Por David Agüera

Hay ciudades que se entienden desde abajo, caminándolas. Y otras, como La Habana, que exigen también ser vistas desde arriba, con esa mezcla de distancia y cercanía que transforma lo cotidiano en cuadro, lo urbano en poesía. Frente al Paseo del Prado, arteria elegante y palpitante que separa Centro Habana del alma colonial, tres hoteles guardan no solo historia y lujo, sino también una de las experiencias más bellas que ofrece la capital cubana: mirar La Habana desde sus alturas mientras el Prado se despliega como una serpiente noble, orgullosa y llena de memoria.

Desde las alturas del Royalton Habana, la ciudad se siente nueva, incluso futurista. Con su arquitectura contemporánea y líneas limpias, este hotel es un faro de modernidad frente al Malecón. Pero más allá de sus comodidades, su joya es la vista. Desde su rooftop o sus habitaciones superiores, el Paseo del Prado se abre como un poema urbano: el mármol de su paseo central, los árboles que lo flanquean como columnas verdes, y más allá, los tejados antiguos que todavía resisten al tiempo.

Aquí, el viajero toma un café o un mojito mientras observa el vaivén habanero: los niños que juegan, los novios que pasean tomados de la mano, el fluir de una ciudad que no necesita vestirse de gala para ser hermosa. Desde el Royalton, el Prado no es solo una calle: es una pasarela donde desfilan la historia, la música, el sudor del pueblo y el perfume eterno de la nostalgia cubana.

Si el Royalton es modernidad, el Mystique Regis Habana by Royalton es herencia. Restaurado con mimo en un edificio de principios del siglo XX, este hotel boutique evoca aquella Habana aristocrática que convivía con el arte popular y la bohemia. Las vistas desde sus balcones y su terraza son más cercanas, más íntimas: uno casi puede tocar los faroles del Paseo del Prado, escuchar a los vendedores de maní con sus cantos agudos, oler el tabaco recién encendido en una esquina.

Aquí, cada atardecer sobre el Prado parece detenido en el tiempo. Las sombras de los árboles se alargan como las notas de un danzón que se desliza desde algún balcón abierto. Es el lugar perfecto para leer a Lezama Lima o simplemente cerrar los ojos y dejar que el alma se mezcle con el aire tibio de La Habana.

Y si hay un mirador donde La Habana revela su rostro más auténtico, es la terraza del Hotel Inglaterra. El más antiguo de Cuba, inaugurado en 1875, este hotel es una leyenda en sí mismo. En su terraza del último piso, donde alguna vez cantó Benny Moré y donde todavía suena el son, la vista es simplemente insuperable: el Prado de un lado, el Parque Central al otro, el Gran Teatro Alicia Alonso, y más allá, el Capitolio.
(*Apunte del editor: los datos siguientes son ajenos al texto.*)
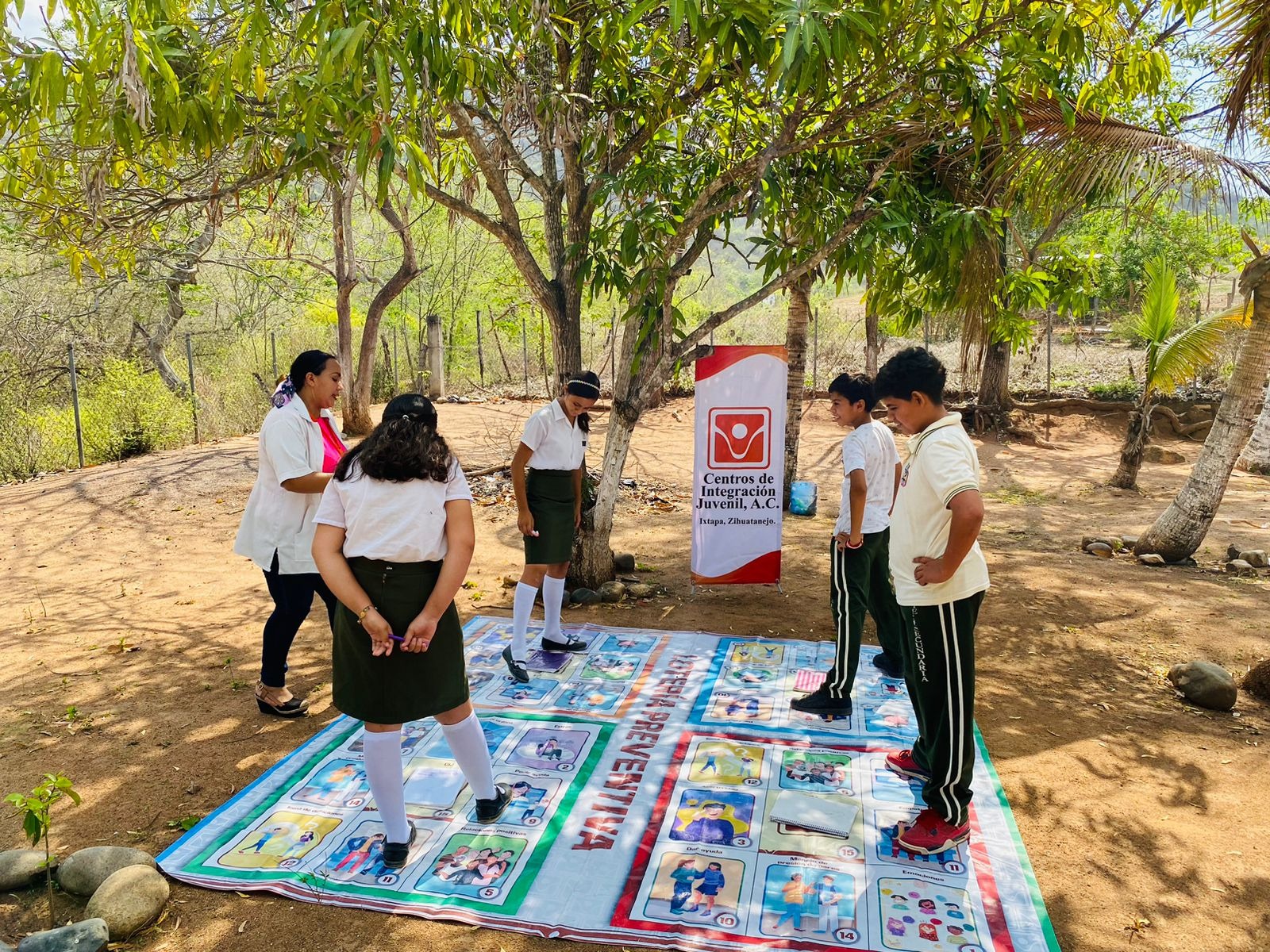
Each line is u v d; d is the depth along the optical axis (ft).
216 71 11.90
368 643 9.38
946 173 21.66
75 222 15.51
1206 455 23.02
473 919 8.94
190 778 11.90
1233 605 19.62
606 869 9.73
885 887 9.46
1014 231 24.31
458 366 63.16
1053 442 44.37
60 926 8.99
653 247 16.98
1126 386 47.09
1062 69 18.37
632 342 19.11
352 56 10.75
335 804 11.06
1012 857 10.06
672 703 14.02
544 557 15.11
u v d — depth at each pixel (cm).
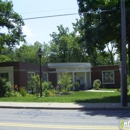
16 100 2039
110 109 1592
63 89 3353
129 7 1862
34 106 1695
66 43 6756
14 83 3131
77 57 6588
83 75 4712
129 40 2030
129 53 2106
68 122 1095
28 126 995
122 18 1667
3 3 2703
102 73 4656
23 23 2864
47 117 1264
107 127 958
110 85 4591
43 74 4025
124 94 1655
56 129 925
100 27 1898
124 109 1586
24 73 3256
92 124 1036
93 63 6725
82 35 2172
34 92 3047
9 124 1049
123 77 1667
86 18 2089
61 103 1828
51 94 2802
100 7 1977
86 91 3731
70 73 4453
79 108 1614
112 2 1756
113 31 1917
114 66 4569
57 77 4306
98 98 2122
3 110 1591
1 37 2744
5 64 3189
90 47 2105
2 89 2506
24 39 2920
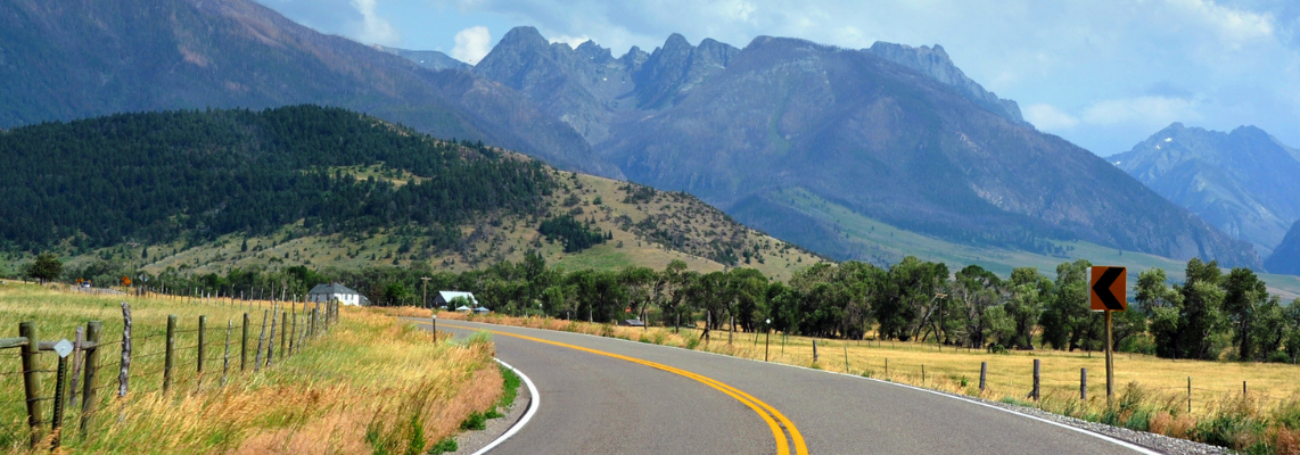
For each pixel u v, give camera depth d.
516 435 10.99
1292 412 10.39
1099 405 13.95
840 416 12.42
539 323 48.75
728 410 13.29
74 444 7.67
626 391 16.41
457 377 14.29
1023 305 99.38
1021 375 49.91
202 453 8.09
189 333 21.67
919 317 112.19
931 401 14.39
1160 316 88.88
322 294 135.75
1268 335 89.44
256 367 14.04
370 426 9.48
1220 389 40.06
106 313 27.70
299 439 8.62
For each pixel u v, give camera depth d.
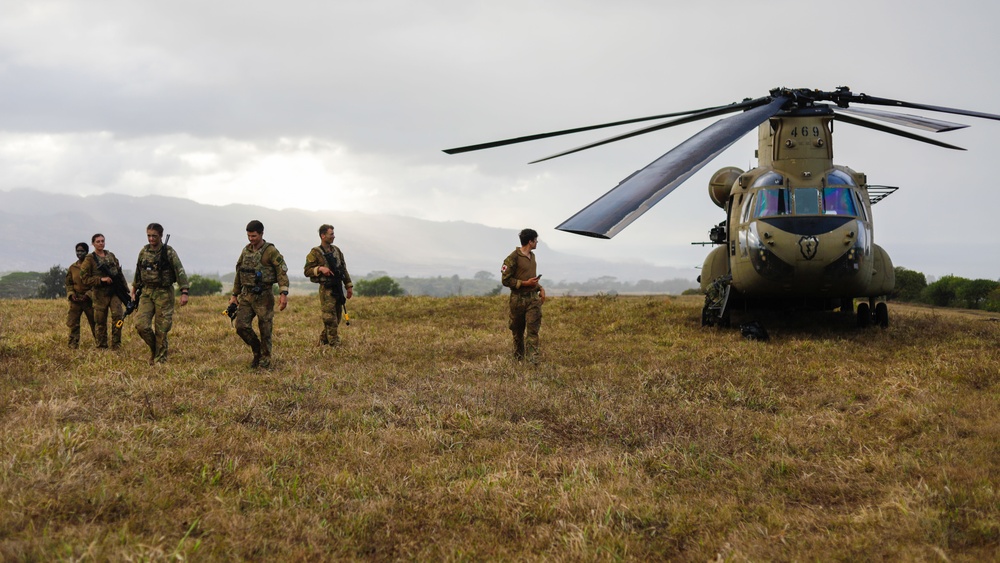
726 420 6.86
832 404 7.62
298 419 6.69
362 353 11.32
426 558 3.97
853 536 4.04
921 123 10.28
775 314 15.92
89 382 7.97
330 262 12.19
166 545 3.86
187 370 9.31
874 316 14.52
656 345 12.56
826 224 12.53
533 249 10.82
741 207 13.49
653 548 4.11
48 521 4.01
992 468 5.09
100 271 11.52
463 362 10.46
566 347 12.33
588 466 5.40
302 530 4.18
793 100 12.55
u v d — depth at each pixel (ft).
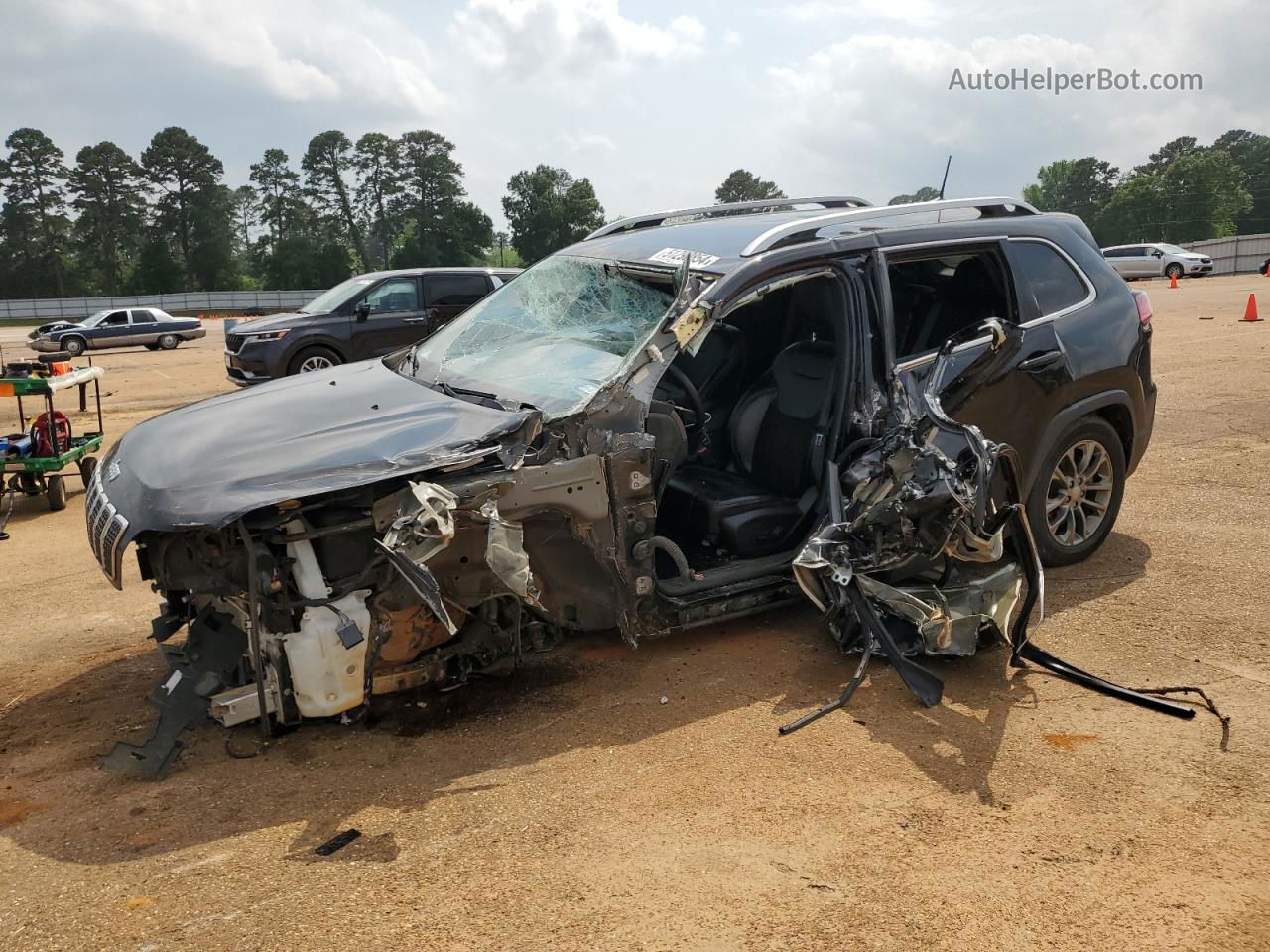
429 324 44.80
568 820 9.92
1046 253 15.94
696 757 11.12
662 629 12.89
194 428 12.46
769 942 8.11
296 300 215.92
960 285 15.48
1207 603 15.19
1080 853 9.26
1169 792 10.25
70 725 12.35
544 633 12.75
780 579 13.70
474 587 11.60
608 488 11.91
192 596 12.07
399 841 9.60
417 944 8.13
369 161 311.47
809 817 9.91
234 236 338.13
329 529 10.77
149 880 9.05
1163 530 18.78
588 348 13.21
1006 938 8.13
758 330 16.80
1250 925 8.25
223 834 9.77
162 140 308.40
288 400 13.17
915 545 12.66
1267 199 359.66
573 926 8.33
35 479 26.76
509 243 303.27
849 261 13.74
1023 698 12.44
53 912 8.62
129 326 90.58
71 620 16.39
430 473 10.93
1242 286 96.22
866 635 12.84
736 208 18.71
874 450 13.12
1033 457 15.30
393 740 11.64
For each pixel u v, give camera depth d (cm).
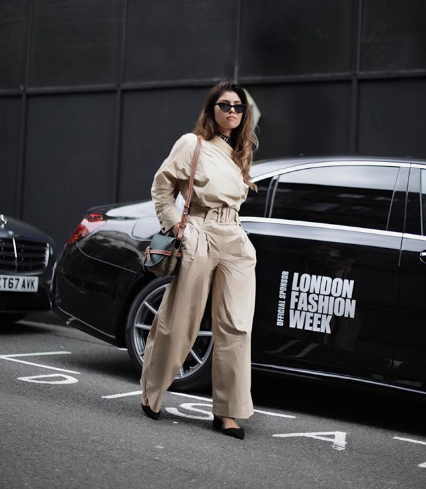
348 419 492
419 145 838
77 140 1035
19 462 338
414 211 470
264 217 501
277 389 570
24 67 1072
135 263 532
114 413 444
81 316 555
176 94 966
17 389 491
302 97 895
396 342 455
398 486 356
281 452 396
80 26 1030
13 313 779
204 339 512
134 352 531
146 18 984
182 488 323
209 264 421
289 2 900
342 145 875
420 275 453
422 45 835
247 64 923
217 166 421
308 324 476
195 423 438
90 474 330
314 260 478
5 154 1094
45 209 1061
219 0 938
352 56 868
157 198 422
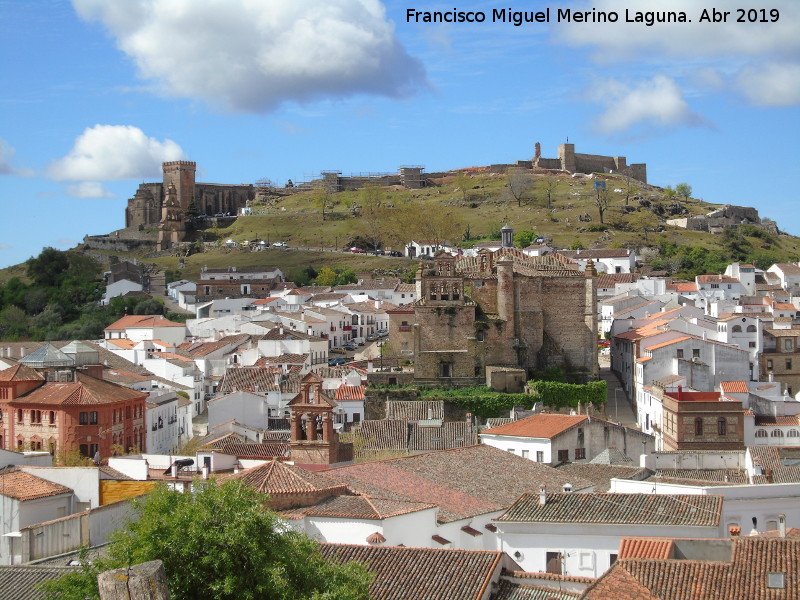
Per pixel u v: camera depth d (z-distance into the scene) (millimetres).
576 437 123750
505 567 71312
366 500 81312
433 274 177250
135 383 171375
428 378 174125
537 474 104250
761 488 85188
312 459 102562
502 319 175375
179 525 57812
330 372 193875
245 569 57094
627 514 77562
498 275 176625
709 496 79500
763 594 59312
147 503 62125
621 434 128500
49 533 75562
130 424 147625
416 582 66125
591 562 76688
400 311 198125
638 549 66312
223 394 180250
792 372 193000
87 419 140375
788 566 60969
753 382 171125
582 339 179000
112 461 98188
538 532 77938
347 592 57250
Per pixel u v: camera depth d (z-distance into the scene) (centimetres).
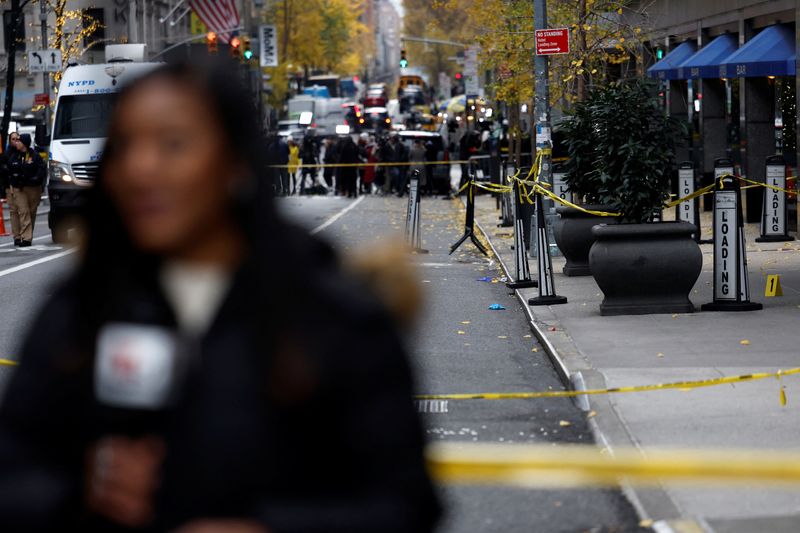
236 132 281
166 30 9144
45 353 284
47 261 2845
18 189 3278
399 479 271
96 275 286
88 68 3566
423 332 1753
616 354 1445
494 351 1595
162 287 284
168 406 276
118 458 278
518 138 4409
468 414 1182
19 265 2759
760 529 774
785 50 3116
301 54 14038
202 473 271
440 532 787
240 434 271
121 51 3816
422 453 276
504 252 2925
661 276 1766
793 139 3219
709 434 1028
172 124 276
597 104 1855
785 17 3244
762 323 1641
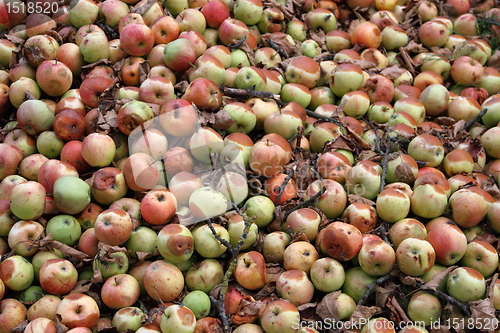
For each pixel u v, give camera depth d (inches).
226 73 53.2
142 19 55.3
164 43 55.1
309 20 62.8
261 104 51.4
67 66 52.0
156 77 49.1
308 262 42.4
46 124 48.0
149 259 43.2
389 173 48.3
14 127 48.9
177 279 41.2
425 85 58.0
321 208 45.2
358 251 42.1
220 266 42.7
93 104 49.8
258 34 59.7
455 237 42.2
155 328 39.3
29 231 42.6
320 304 40.9
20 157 47.2
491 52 63.6
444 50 61.4
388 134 50.6
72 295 40.0
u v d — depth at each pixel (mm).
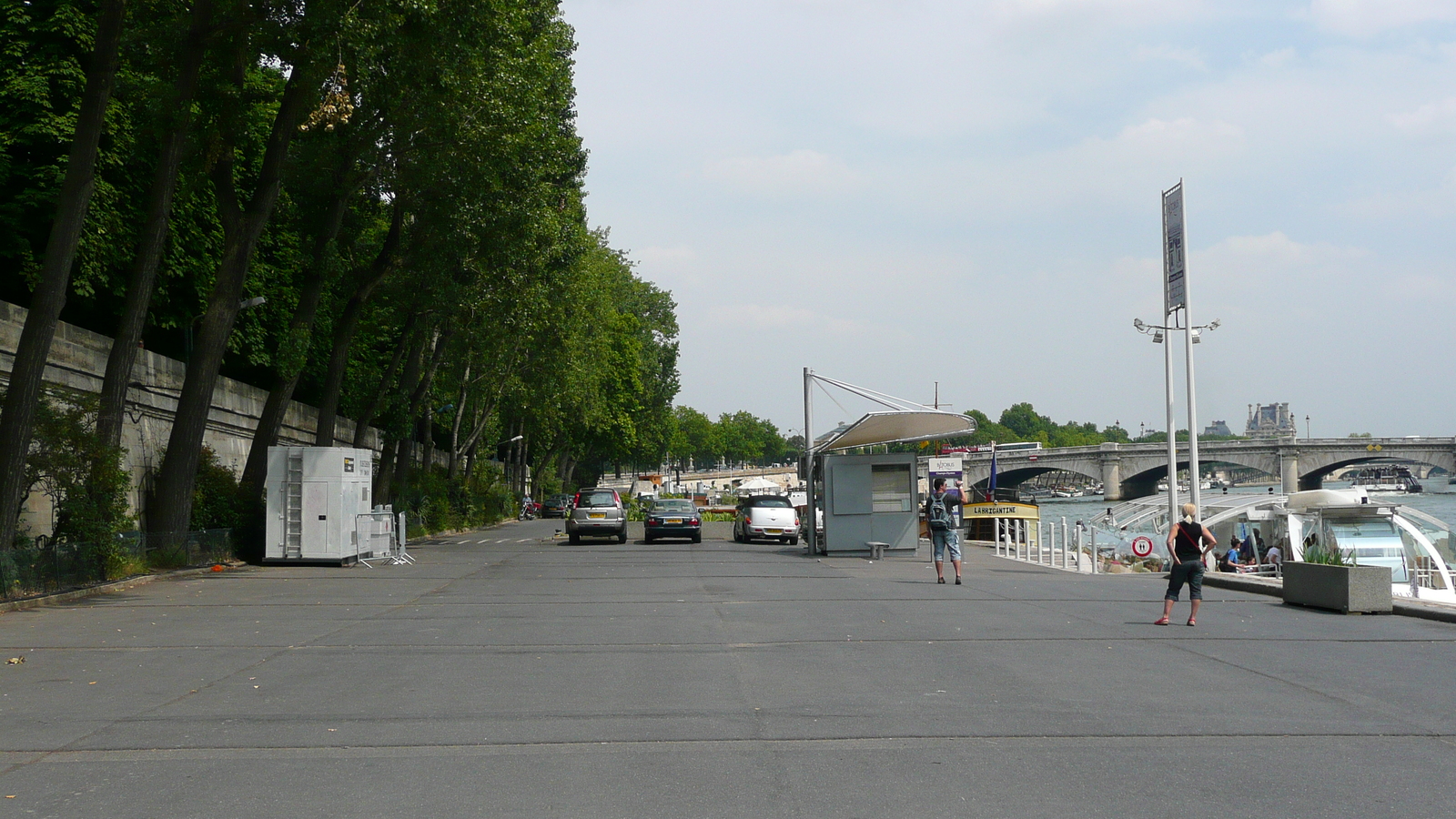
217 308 23156
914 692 9070
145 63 21438
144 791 6176
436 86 23500
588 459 102688
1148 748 7121
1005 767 6629
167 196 20375
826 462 29375
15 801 5984
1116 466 87125
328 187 27172
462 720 8008
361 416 39000
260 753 7062
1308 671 10141
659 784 6273
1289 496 27078
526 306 35781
Desde aquí, La Habana es una melodía de arquitectura y carácter. El viajero se sienta con un daiquirí y escucha música en vivo mientras el sol se derrama sobre las fachadas coloniales. Es fácil imaginar a Martí caminando por el Prado, a Carpentier escribiendo sobre el barroco real maravilloso, a Bola de Nieve arrancando notas a un piano invisible.

Aquí, mirar es también recordar, sentir, imaginar. Porque el Hotel Inglaterra no solo ofrece una vista: ofrece una escena de teatro viva, donde cada balcón es un personaje, cada sombra una historia.

El Paseo del Prado, con sus leones de bronce y su rumor de siglos, es uno de los grandes símbolos de La Habana. Pero para entenderlo en toda su dimensión, hay que elevarse, mirar con ojos abiertos y corazón dispuesto desde lo alto de estos hoteles que, más que alojamientos, son miradores del alma cubana.

En el Royalton, el presente y el porvenir; en el Mystique, la Habana escondida y elegante; y en el Inglaterra, la Habana de siempre, con su música, su historia y su fuerza vital. Tres perspectivas distintas de un mismo poema urbano que se llama Prado, pero que podría llamarse también resistencia, belleza, identidad.

Porque quien ha visto caer el sol sobre el Paseo del Prado desde cualquiera de estas terrazas, ya ha visto a La Habana desnuda y completa, como un bolero, como una vieja fotografía que nunca pierde su luz.